Conservatism is often chastised for being the ideology of elitism, when in fact it is conservatism that recognizes the unique role each individual plays in society. Through this ideology, we can champion solutions that give power back to the people. While bureaucrats spend their time regulating how to care for land, hunters, fishers, and farmers spend their time living on it, working with it, and connecting to it. From the passionate hunter to the dedicated farmer, conservatives all over the United States care deeply about responsibly managing our natural resources and making sure that our natural places stay healthy and beautiful -- their livelihood and quality of life depends on it.

The truth is that conservatives are natural conservationists: through tradition, love of country, individualism, and yes, even markets, we can promote actionable solutions to the environmental challenges we face, and leave our environment in a better state for future generations.

Even values that may at first seem in opposition to environmentalism, such as economic growth, can be used as an asset. It is Sir Roger Scruton who makes the case that “while markets cannot solve all our environmental problems, and are indeed the cause of some of them, the alternatives are almost always worse.” This is not to pretend that markets are the only institution we must utilize, but to acknowledge that they ought to be the first. Scruton’s observation articulates that while there is not a perfect solution or approach, some are certainly better than others. Markets, in contrast to government, are self-correcting, and thus able to more quickly adapt, change course, and meet the challenges of today. They are our best tool for the distribution of resources, development of technology, and creation of incentives necessary for a sustainable future. A market-led approach, when applied correctly, can effectively tackle many of the challenges we face.

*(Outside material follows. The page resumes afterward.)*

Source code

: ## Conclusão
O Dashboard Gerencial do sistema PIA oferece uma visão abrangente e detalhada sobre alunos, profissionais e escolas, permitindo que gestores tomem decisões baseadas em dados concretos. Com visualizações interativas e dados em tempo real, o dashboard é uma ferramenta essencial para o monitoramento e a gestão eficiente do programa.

Historically speaking, some of the very best conservationist presidents in the United States were also conservatives. From the creation of the Environmental Protection Agency by Richard Nixon, to George H.W. Bush, who signed key amendments to the Clean Air Act in 1990, the American conservative movement has a strong record on the environment. Teddy Roosevelt, the name-sake for the bicameral Roosevelt Conservation Caucus in both the House and Senate, has become an icon across party lines for his work on national parks. This history is too often forgotten when it should instead be embraced as a part of our legacy.

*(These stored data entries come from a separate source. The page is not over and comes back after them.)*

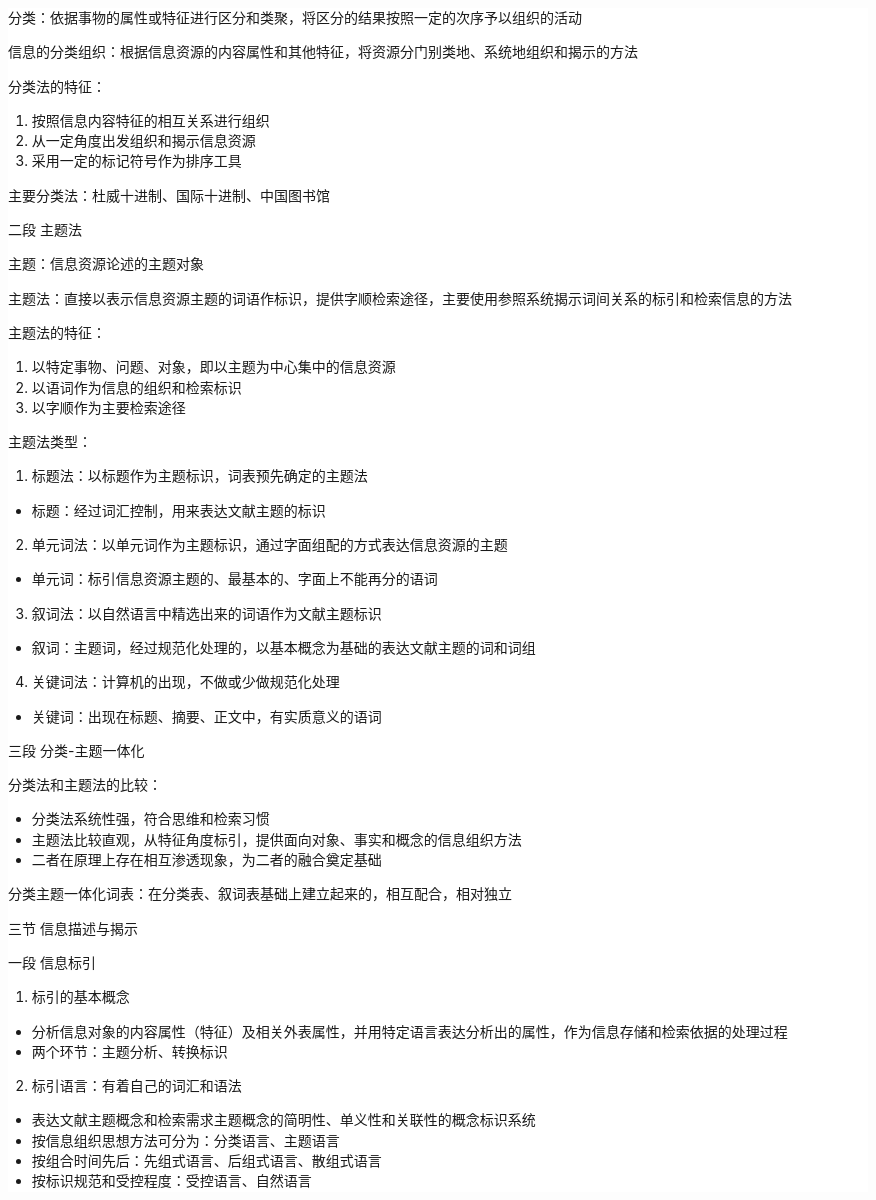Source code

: 分类：依据事物的属性或特征进行区分和类聚，将区分的结果按照一定的次序予以组织的活动 

信息的分类组织：根据信息资源的内容属性和其他特征，将资源分门别类地、系统地组织和揭示的方法 

分类法的特征：

1. 按照信息内容特征的相互关系进行组织
2. 从一定角度出发组织和揭示信息资源
3. 采用一定的标记符号作为排序工具

主要分类法：杜威十进制、国际十进制、中国图书馆

二段 主题法

主题：信息资源论述的主题对象 

主题法：直接以表示信息资源主题的词语作标识，提供字顺检索途径，主要使用参照系统揭示词间关系的标引和检索信息的方法 

主题法的特征：

1. 以特定事物、问题、对象，即以主题为中心集中的信息资源
2. 以语词作为信息的组织和检索标识
3. 以字顺作为主要检索途径

主题法类型：

1. 标题法：以标题作为主题标识，词表预先确定的主题法 
  - 标题：经过词汇控制，用来表达文献主题的标识 

2. 单元词法：以单元词作为主题标识，通过字面组配的方式表达信息资源的主题 
  - 单元词：标引信息资源主题的、最基本的、字面上不能再分的语词 

3. 叙词法：以自然语言中精选出来的词语作为文献主题标识 
  - 叙词：主题词，经过规范化处理的，以基本概念为基础的表达文献主题的词和词组 

4. 关键词法：计算机的出现，不做或少做规范化处理 
  - 关键词：出现在标题、摘要、正文中，有实质意义的语词 

三段 分类-主题一体化

分类法和主题法的比较：

- 分类法系统性强，符合思维和检索习惯
- 主题法比较直观，从特征角度标引，提供面向对象、事实和概念的信息组织方法
- 二者在原理上存在相互渗透现象，为二者的融合奠定基础

分类主题一体化词表：在分类表、叙词表基础上建立起来的，相互配合，相对独立 

三节 信息描述与揭示

一段 信息标引

1. 标引的基本概念
  - 分析信息对象的内容属性（特征）及相关外表属性，并用特定语言表达分析出的属性，作为信息存储和检索依据的处理过程 
  - 两个环节：主题分析、转换标识 

2. 标引语言：有着自己的词汇和语法 
  - 表达文献主题概念和检索需求主题概念的简明性、单义性和关联性的概念标识系统
  - 按信息组织思想方法可分为：分类语言、主题语言
  - 按组合时间先后：先组式语言、后组式语言、散组式语言
  - 按标识规范和受控程度：受控语言、自然语言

While the figureheads of today’s Republican party may not spend time making the case for environmentalism, rather than lamenting this it is now my generation of conservatives’ duty to stake our flag and demonstrate that conservatism and conservation are intrinsic to one another, ensuring we return to our shared heritage and tradition. Fortunately, we have guidance from intellectual giants of conservatism such as Edmund Burke, Russell Kirk, and Roger Scruton.

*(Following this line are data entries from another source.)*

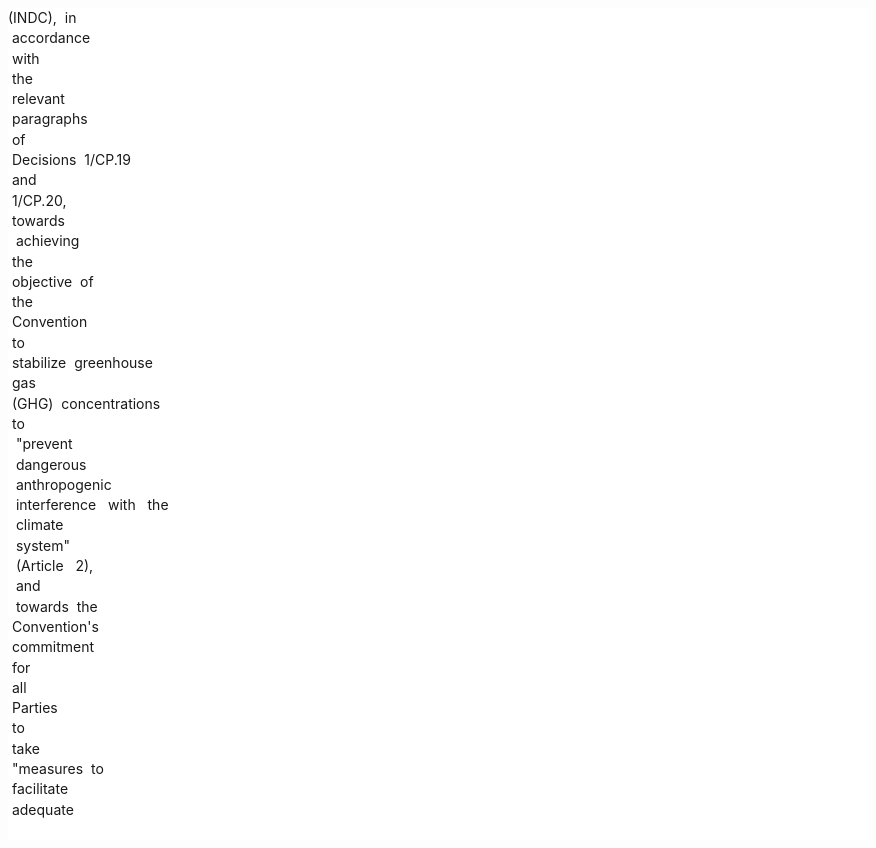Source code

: (INDC),	
  in	
  accordance	
  with	
  the	
  relevant	
  paragraphs	
  of	
  Decisions	
  1/CP.19	
  and	
  1/CP.20,	
  towards	
  
achieving	
  the	
  objective	
  of	
  the	
  Convention	
  to	
  stabilize	
  greenhouse	
  gas	
  (GHG)	
  concentrations	
  to	
  
"prevent	
   dangerous	
   anthropogenic	
   interference	
   with	
   the	
   climate	
   system"	
   (Article	
   2),	
   and	
  
towards	
  the	
  Convention's	
  commitment	
  for	
  all	
  Parties	
  to	
  take	
  "measures	
  to	
  facilitate	
  adequate	
  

The false narrative that conservatives do not care for the environment because they do not favor increased government intervention must end. Environmental success is not an inevitable consequence of larger government and more spending, and the effectiveness of environmental action should not be measured by the costs and investments associated with a policy. The truth is that conservatives are natural conservationists: through tradition, love of country, individualism, and yes, even markets, we can promote actionable solutions to the environmental challenges we face, and leave our environment in a better state for future generations.